## Passage to read:
Many owners of small businesses are frankly ignorant of the level of coverage they are legally mandated to carry and, also, how they can work toward the goal of acquiring adequate coverage while also cutting down on their insurance costs.
The level of coverage that is meets the legal minimum will vary from state to state and the type of business that is being insured. The larger the business (and the more potential risks that go along with it), the more coverage will be likely required. At the least, most business owners should carry property, casualty, and general liability coverage. If the business has employees, then one will probably need some type of group health along with workers' compensation coverage. If vehicles for business operations are used or if private cars are utilized for the same purpose, one will need to also buy a commercial auto policy too.

## Entries shown:

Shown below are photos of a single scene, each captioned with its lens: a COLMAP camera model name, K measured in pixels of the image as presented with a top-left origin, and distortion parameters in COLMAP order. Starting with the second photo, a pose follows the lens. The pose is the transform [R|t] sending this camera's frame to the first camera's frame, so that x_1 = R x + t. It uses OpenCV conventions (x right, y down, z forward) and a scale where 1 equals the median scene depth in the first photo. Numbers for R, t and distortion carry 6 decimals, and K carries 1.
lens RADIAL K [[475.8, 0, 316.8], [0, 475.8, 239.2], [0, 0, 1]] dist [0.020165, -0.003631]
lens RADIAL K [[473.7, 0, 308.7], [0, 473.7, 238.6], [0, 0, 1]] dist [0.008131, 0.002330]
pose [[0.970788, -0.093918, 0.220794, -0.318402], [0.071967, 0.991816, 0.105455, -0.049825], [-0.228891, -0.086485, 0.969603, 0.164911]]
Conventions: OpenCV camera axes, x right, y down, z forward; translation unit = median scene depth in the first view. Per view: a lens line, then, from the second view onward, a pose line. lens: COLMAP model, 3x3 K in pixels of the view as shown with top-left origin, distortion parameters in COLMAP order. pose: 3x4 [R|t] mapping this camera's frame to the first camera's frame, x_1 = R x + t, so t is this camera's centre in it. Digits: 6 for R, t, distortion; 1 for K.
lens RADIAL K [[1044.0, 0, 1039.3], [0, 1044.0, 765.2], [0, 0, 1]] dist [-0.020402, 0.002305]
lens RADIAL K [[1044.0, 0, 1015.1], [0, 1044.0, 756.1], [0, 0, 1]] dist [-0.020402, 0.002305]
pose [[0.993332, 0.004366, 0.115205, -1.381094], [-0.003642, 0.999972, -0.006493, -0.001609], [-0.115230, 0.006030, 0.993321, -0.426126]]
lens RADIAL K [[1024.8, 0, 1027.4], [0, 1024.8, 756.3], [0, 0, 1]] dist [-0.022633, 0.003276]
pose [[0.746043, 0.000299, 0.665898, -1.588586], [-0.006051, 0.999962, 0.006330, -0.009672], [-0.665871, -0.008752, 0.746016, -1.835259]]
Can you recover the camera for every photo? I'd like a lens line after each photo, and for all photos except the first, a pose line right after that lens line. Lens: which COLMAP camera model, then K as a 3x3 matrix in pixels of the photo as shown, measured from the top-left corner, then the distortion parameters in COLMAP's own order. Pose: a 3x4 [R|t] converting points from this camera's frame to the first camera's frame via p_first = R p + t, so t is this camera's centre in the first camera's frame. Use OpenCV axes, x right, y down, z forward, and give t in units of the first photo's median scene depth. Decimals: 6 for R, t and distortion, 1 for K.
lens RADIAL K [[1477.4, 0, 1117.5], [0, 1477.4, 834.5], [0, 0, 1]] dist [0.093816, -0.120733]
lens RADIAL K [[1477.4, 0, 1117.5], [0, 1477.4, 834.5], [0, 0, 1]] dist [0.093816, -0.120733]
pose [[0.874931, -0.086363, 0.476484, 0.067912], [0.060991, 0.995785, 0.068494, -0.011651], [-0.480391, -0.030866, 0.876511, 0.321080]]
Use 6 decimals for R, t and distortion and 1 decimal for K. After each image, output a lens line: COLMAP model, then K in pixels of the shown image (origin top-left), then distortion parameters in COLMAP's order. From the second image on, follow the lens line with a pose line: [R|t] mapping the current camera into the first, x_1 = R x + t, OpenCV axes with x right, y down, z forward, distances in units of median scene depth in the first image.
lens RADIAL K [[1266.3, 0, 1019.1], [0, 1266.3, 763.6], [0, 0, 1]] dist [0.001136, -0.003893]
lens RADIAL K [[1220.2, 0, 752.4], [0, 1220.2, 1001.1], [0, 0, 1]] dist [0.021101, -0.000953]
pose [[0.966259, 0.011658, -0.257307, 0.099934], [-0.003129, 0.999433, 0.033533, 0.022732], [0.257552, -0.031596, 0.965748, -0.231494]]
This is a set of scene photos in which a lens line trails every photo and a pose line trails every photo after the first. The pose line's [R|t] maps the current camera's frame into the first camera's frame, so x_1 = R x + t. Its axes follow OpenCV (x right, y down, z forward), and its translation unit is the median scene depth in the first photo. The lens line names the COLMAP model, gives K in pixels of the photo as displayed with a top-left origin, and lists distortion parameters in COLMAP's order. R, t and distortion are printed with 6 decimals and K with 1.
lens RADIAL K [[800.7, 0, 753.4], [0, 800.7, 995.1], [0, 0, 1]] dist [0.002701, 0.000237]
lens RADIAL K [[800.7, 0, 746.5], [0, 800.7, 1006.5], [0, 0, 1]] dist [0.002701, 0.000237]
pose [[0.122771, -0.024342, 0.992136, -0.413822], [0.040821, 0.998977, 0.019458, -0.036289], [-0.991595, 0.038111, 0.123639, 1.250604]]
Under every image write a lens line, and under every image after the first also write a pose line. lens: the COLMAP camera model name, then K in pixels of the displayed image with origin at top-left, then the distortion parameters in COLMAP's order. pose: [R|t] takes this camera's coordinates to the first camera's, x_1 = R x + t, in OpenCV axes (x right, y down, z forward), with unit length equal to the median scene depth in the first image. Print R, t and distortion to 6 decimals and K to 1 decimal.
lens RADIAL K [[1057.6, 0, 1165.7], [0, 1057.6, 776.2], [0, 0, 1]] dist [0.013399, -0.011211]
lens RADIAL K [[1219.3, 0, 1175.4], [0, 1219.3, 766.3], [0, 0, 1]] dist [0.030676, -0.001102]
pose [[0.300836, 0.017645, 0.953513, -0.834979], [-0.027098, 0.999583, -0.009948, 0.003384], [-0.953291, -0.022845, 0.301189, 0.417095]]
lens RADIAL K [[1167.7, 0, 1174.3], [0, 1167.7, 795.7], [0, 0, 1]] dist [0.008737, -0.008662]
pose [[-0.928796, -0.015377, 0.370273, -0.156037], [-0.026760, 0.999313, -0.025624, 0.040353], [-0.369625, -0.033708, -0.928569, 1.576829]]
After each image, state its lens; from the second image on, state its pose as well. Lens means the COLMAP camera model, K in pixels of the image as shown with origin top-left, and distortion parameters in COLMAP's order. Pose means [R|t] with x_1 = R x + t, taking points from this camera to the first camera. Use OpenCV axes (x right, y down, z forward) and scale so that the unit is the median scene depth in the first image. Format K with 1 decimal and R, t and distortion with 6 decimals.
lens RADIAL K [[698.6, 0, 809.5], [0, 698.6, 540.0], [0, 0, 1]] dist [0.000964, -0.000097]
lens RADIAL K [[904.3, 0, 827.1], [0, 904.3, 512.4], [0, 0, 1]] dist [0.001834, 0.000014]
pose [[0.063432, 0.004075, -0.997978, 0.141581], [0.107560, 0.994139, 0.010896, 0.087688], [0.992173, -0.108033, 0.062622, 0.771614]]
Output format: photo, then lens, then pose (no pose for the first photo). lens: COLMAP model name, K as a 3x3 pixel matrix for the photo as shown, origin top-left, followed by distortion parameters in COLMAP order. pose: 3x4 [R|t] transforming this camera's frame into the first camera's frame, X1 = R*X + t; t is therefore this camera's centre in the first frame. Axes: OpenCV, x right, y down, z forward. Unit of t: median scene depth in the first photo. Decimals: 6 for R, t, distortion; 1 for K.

## Task item A:
Decide whether each statement below agrees with the passage on small-business insurance. For each, answer yes or no and quote the words of the passage that settle it.
(i) The coverage required to meet the legal minimum is the same in every state.
(ii) A business with employees will probably need workers' compensation coverage.
(iii) A commercial auto policy is needed only when the business owns its own vehicles.
## Task item B:
Carry on the passage on small-business insurance from its last sentence.

## Written answer A:
(i) No: "will vary from state to state and the type of business that is being insured."
(ii) Yes: "If the business has employees, then one will probably need some type of group health along with workers' compensation coverage."
(iii) No: "or if private cars are utilized for the same purpose, one will need to also buy a commercial auto policy too."

## Written answer B:
Many entrepreneurs are under the mistaken impression that they can safely and easily manage costs by simply chopping their total coverage. This, obviously, will be true unless and until the need for good and ample coverage actually arises. Should an accident or injury happen, the business owner can end up regretting that those costs (and coverage protections) were reduced. Meeting just the minimum requirements may result in a minor issue transformed into a major problem and costly ordeal. Once the minimum coverage amounts are exhausted, the owner's own finances (or the company's assets) are then vulnerable, leaving the business owner to rue the day that the cost cutting was enacted. It’s the old adage of stepping over a dollar to pick up a penny…
Kinds of coverage
There is a myriad of types of business insurance and, depending on the kind of business, one may choose some or even all of them. General liability coverage is what safeguards the business from claims resulting from accidents that cause injuries as well as general risks like slander or libel. Product risk insurance is what provides protection for the risk of defective products that end up causing some kind of harm to consumers. Commercial property insurance covers the offices, manufacturing facilities, etc. (This is similar to homeowner’s insurance protecting one’s home.) A commercial car policy covers owned or leased vehicles that are used in operation of the business. Malpractice or errors and omissions coverage protects the business owner from a mistake or negligence in the provision of professional services.
Having this business coverage will allow an owner to rest assured in knowing that his or her operation is protected from financial catastrophe resulting from both natural disasters and problems in providing products and services.